● SOURCE DOCUMENT:
In the past we generally accepted that what we read in newspapers or heard on news bulletins was reasonably close to the truth, although the smart people have always been aware that every paper has a specific political agenda and that any story needs to be read with that bias in mind. But, now we have reached a stage where completely false stories are pumped out, with social media channels being the chief way of ensuring they spread like wildfire.

The European Commission (EC), according to an article published in Techcrunch, has announced that it is going to use blockchain technology in a bid to combat the spread of ‘fake news’ and its press release said it has “identified blockchain as a critical part of what it will call the Code of Practice on Disinformation, which it intends to introduce by summer 2018.”

The announcement also stated that blockchain is, “one of emerging technologies which are changing the way information is produced and disseminated, and have the potential to play a central role in tackling disinformation over the longer term.”

The EC points to the fact that DLT can aid the transparency, reliability and traceability of news on the Internet. It said:

“Innovative technologies, such as blockchain, can help preserve the integrity of content, validate the reliability of information and/or its sources, enable transparency and traceability, and promote trust in news displayed on the Internet. This could be combined with the use of trustworthy electronic identification, authentication and verified pseudonyms…”

The commission’s next step is to develop the EU-wide Code of Practice on Disinformation that will be published by July 2018.

● TO-DO ITEM: Can you restate the article on blockchain and fake news from "In the past" up to and including "spread like wildfire.", changing "newspapers" to "magazines"?

● RECORDS SHOWN:

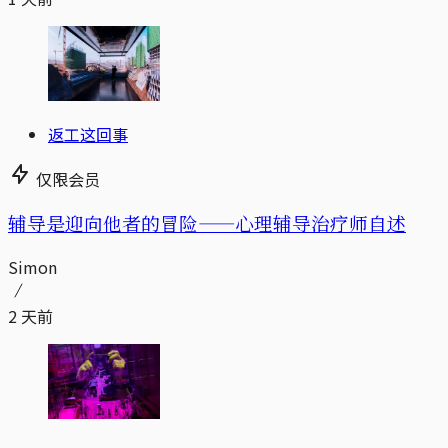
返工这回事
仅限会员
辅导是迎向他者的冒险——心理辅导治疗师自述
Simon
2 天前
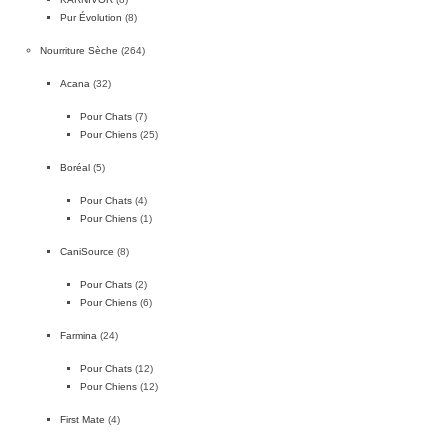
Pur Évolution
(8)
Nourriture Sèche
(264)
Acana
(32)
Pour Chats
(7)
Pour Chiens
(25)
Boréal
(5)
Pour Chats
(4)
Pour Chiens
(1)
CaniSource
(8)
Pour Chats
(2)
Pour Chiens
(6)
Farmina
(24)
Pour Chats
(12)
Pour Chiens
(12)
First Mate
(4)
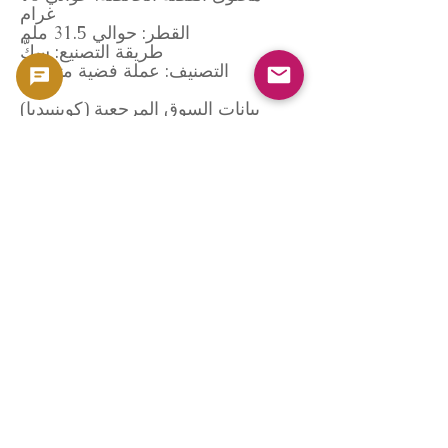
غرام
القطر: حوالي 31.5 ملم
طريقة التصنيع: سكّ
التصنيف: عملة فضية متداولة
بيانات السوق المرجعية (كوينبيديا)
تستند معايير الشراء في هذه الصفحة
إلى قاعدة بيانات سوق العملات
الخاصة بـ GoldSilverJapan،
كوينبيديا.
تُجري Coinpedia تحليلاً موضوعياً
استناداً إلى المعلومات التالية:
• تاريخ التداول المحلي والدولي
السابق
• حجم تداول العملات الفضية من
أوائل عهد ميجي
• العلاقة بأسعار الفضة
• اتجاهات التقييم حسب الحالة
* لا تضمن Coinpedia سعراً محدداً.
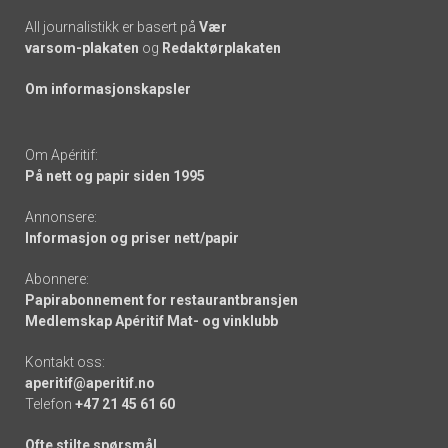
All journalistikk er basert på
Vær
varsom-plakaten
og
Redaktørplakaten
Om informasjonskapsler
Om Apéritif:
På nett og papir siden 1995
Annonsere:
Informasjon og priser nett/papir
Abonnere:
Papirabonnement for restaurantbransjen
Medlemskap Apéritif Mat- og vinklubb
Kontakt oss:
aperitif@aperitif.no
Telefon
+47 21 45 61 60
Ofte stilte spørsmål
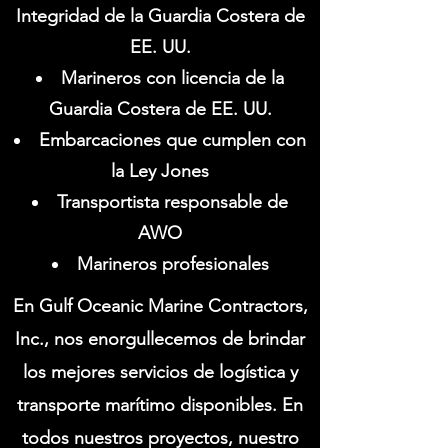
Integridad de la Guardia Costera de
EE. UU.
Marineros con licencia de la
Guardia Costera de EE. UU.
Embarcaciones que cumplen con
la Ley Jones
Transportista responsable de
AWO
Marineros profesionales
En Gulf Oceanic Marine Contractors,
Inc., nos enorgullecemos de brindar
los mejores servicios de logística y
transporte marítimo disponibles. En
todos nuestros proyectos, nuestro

* * *

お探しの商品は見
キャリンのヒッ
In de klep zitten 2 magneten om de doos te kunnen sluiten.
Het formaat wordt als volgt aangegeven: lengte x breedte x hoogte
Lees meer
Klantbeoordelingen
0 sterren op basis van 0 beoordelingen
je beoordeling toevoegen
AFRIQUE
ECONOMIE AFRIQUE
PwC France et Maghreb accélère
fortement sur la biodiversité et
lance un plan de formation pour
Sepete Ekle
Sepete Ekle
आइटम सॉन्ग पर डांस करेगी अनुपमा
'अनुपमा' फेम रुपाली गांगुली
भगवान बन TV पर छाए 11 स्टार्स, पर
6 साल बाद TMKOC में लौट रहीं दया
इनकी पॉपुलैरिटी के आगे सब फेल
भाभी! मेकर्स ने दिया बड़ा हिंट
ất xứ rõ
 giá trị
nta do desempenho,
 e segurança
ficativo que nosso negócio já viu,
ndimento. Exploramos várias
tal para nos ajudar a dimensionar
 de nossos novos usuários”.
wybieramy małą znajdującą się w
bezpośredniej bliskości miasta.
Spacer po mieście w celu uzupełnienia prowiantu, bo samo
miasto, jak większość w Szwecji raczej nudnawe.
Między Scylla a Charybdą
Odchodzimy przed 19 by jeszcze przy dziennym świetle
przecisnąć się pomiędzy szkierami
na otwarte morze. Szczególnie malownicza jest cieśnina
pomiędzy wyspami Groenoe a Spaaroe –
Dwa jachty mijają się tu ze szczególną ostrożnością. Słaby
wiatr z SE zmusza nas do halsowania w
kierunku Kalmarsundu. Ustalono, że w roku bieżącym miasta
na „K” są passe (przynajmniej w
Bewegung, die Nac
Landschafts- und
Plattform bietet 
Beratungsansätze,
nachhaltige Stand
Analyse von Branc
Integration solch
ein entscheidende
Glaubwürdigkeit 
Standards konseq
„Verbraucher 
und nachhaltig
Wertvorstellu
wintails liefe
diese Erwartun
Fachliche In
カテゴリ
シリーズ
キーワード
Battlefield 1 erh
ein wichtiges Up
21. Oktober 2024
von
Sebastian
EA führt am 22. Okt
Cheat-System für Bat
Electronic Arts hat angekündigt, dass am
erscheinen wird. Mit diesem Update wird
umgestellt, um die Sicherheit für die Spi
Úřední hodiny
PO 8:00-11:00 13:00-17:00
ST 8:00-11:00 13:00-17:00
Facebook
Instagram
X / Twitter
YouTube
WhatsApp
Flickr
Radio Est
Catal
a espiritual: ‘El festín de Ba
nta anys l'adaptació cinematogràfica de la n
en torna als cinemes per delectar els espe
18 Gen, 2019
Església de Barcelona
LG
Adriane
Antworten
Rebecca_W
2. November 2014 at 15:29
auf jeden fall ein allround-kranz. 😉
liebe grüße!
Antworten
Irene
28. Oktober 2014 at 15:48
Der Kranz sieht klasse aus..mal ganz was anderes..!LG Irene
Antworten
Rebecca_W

---

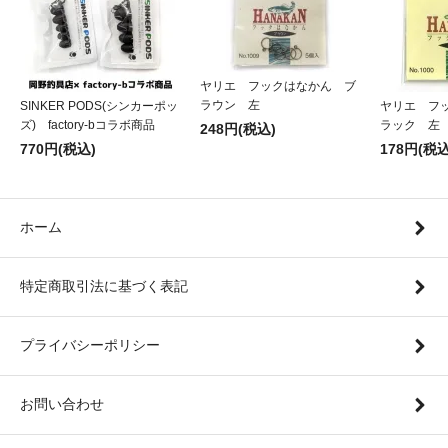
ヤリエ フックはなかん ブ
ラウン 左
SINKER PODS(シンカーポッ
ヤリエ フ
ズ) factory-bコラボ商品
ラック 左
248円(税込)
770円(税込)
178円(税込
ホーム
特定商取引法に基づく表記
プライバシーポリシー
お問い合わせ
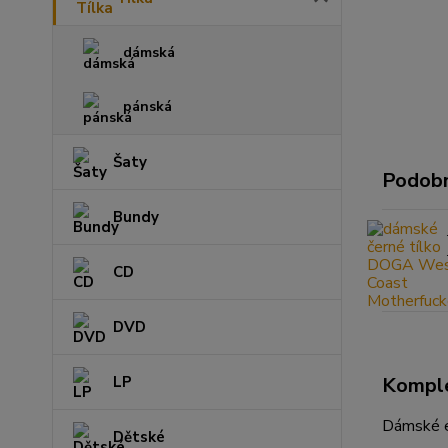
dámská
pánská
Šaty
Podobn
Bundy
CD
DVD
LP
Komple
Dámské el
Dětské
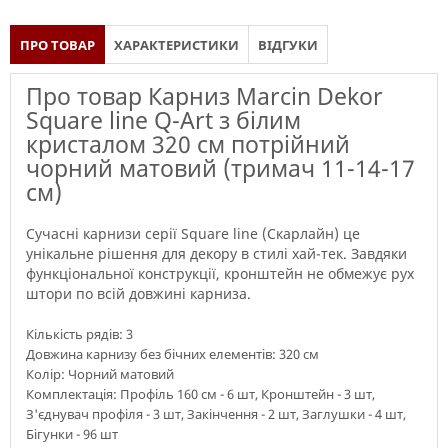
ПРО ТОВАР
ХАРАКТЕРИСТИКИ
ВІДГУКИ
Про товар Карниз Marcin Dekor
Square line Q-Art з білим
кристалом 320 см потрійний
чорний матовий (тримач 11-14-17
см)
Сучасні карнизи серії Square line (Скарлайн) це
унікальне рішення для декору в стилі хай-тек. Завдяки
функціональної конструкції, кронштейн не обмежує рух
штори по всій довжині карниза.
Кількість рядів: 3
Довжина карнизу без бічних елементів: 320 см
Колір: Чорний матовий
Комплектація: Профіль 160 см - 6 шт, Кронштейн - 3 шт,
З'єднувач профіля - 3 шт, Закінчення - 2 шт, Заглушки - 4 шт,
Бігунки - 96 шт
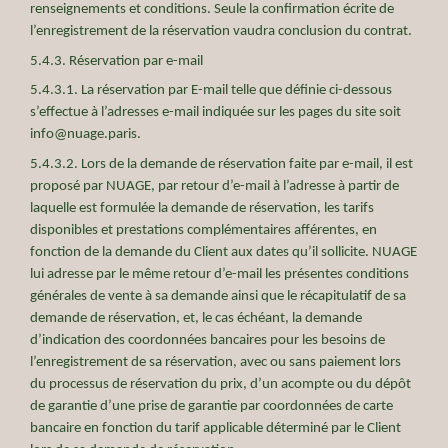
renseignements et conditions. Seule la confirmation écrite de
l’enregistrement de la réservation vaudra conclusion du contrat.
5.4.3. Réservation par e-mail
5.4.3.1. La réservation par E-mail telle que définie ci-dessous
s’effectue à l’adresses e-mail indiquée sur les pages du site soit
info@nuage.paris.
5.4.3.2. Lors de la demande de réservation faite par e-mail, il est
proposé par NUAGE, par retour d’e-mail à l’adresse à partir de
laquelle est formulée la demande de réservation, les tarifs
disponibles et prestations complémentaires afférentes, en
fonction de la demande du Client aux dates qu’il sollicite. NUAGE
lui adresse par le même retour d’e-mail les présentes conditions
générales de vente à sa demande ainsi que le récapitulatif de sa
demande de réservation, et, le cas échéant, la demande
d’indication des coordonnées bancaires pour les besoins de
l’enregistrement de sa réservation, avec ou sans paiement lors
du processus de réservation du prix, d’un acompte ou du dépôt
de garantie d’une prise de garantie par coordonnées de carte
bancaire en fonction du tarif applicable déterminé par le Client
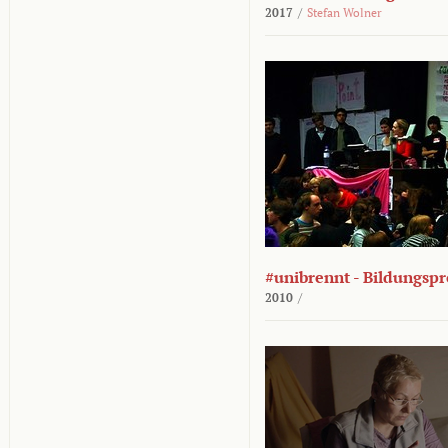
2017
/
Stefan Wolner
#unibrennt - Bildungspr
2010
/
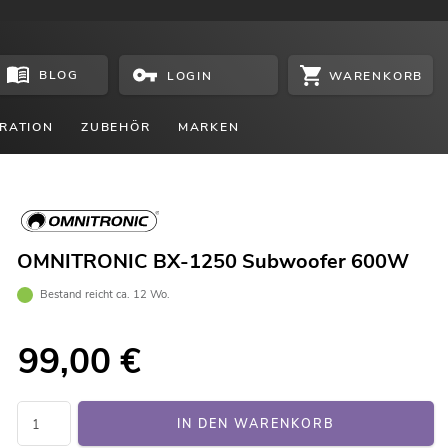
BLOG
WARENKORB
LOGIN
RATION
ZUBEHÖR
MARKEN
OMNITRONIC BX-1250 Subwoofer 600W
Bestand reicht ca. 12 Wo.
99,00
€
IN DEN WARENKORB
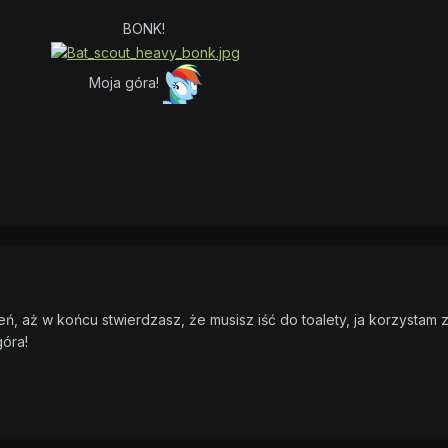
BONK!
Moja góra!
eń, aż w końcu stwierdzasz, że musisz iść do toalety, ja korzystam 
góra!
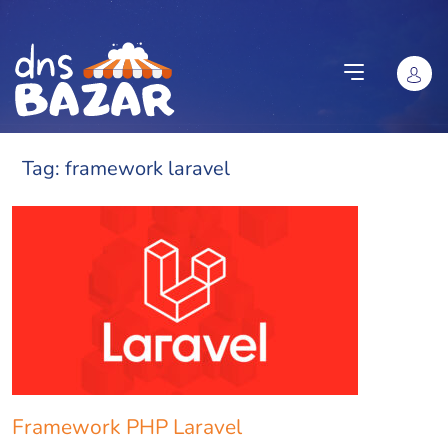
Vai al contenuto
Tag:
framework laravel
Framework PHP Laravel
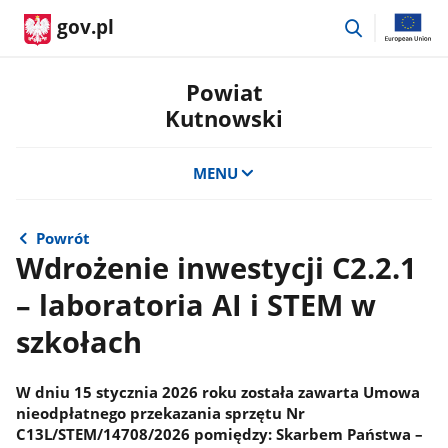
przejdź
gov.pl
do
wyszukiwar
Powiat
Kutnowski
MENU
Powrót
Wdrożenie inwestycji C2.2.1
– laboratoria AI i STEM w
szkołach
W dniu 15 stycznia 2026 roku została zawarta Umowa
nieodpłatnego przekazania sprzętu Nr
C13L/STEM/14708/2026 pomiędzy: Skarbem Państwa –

● COMPLETED TASK:
In the past we generally accepted that what we read in magazines or heard on news bulletins was reasonably close to the truth, although the smart people have always been aware that every paper has a specific political agenda and that any story needs to be read with that bias in mind. But, now we have reached a stage where completely false stories are pumped out, with social media channels being the chief way of ensuring they spread like wildfire.